The fact is, changing one's fortune is a recurrent theme in Soderberg's stories, as are hard-working folks bucking against the system. Logan Lucky doesn't just happily join the fold, but does so with a knowing smile — at one point, a news report even refers to the caper as "Ocean's 7-11". Set in West Virginia, the charming film follows three siblings who decide that sticking up a big NASCAR race is the answer to their problems. Construction worker Jimmy (Channing Tatum) has the insider know-how from working on a site nearby, and the motivation after discovering his ex-wife (Katie Holmes) is moving across the state line with his daughter (Farrah McKenzie). Car-loving hairdresser Mellie (Riley Keough) has transport sorted, which just leaves one-armed Iraq war vet turned bartender Clyde (Adam Driver) to worry about the supposed Logan family curse.

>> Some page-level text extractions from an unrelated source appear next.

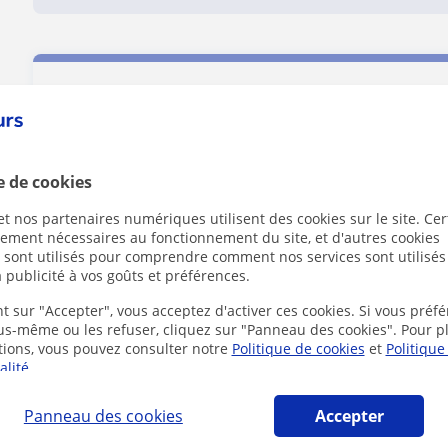
Contactez Manuel
e de cookies
1er cours offert
t nos partenaires numériques utilisent des cookies sur le site. Cer
ctement nécessaires au fonctionnement du site, et d'autres cookies
s sont utilisés pour comprendre comment nos services sont utilisés
 publicité à vos goûts et préférences.
t sur "Accepter", vous acceptez d'activer ces cookies. Si vous préfé
ous-même ou les refuser, cliquez sur "Panneau des cookies". Pour p
tions, vous pouvez consulter notre
Politique de cookies
et
Politique
alité
.
En cliquant sur l'un des de
Panneau des cookies
Accepter
et de
confidentialité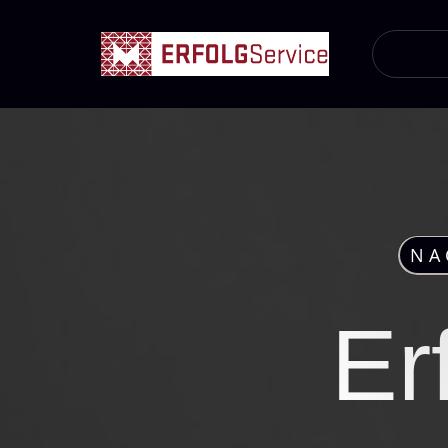
NA
Er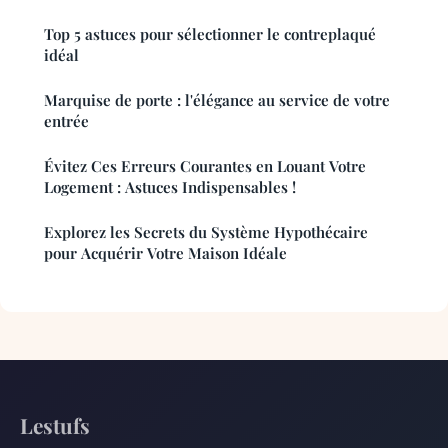
Top 5 astuces pour sélectionner le contreplaqué
idéal
Marquise de porte : l'élégance au service de votre
entrée
Évitez Ces Erreurs Courantes en Louant Votre
Logement : Astuces Indispensables !
Explorez les Secrets du Système Hypothécaire
pour Acquérir Votre Maison Idéale
Lestufs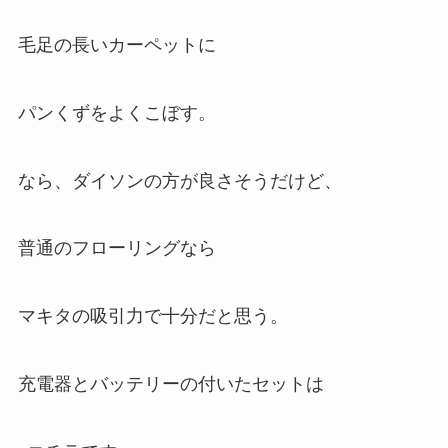
毛足の長いカーペットに
パンくずをよくこぼす。
なら、ダイソンの方が良さそうだけど、
普通のフローリングなら
マキタの吸引力で十分だと思う。
充電器とバッテリーの付いたセットは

But the trio can't blow their way to riches without demolitions expert Joe Bang (Daniel Craig), who happens to be incarcerated. So it is that Logan Lucky becomes a heist flick and a jailbreak film — as well as an exploration of blue-collar workers struggling to get by, a cops versus crims game of cat and mouse, and a touching story about the importance of family. Throw in plenty of affectionate Southern gags and perhaps the best Game of Thrones joke you're ever likely to hear, and the movie proves a jam-packed package of humour, thrills and feeling.
Two things are particularly crucial in Soderberg's working-class pseudo-remake of his glitzy prior hits. Firstly, whether surveying shambling abodes, spying rust spots on well-worn trucks, or poking fun at someone's lack of computer skills, Logan Lucky approaches its characters and their socio-economic situation with warmth. Secondly, though it steps through the usual caper conventions — getting the gang together, resorting to backup plans and avoiding the law — it does so with such zest and vibrancy that you'll forget that you've seen this kind of movie countless times before.

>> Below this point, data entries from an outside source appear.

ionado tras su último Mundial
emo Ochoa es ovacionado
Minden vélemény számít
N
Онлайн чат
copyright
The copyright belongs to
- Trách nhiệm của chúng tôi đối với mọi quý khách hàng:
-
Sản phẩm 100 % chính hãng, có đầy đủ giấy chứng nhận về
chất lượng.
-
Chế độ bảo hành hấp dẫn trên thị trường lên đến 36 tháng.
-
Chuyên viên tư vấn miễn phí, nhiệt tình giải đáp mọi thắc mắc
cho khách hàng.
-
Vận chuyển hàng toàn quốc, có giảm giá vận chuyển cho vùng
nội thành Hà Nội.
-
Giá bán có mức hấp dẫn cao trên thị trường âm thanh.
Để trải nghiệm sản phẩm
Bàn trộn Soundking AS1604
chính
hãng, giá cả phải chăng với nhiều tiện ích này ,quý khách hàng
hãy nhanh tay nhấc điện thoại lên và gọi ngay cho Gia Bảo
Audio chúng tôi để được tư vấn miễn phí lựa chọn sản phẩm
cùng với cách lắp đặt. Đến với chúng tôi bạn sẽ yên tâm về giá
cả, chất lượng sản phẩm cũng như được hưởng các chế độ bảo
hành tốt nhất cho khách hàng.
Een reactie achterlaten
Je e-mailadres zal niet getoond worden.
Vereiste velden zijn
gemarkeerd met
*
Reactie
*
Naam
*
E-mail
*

Ultimately, it all comes back to Soderbergh. There's a reason his return to the big screen is worth celebrating, and it's not just his penchant for characters making their own luck or his ability to pull together a killer cast. Tatum is never better than when he's being guided by the director, but Logan Lucky is a testament to Soderberg's own skills. Not just directing, but lensing and editing (under well-used pseudonyms) as well, he's a craftsman through and through. Come for the zippy comedy about ordinary people mastering their own destinies. Stay for the entertaining filmmaking masterclass.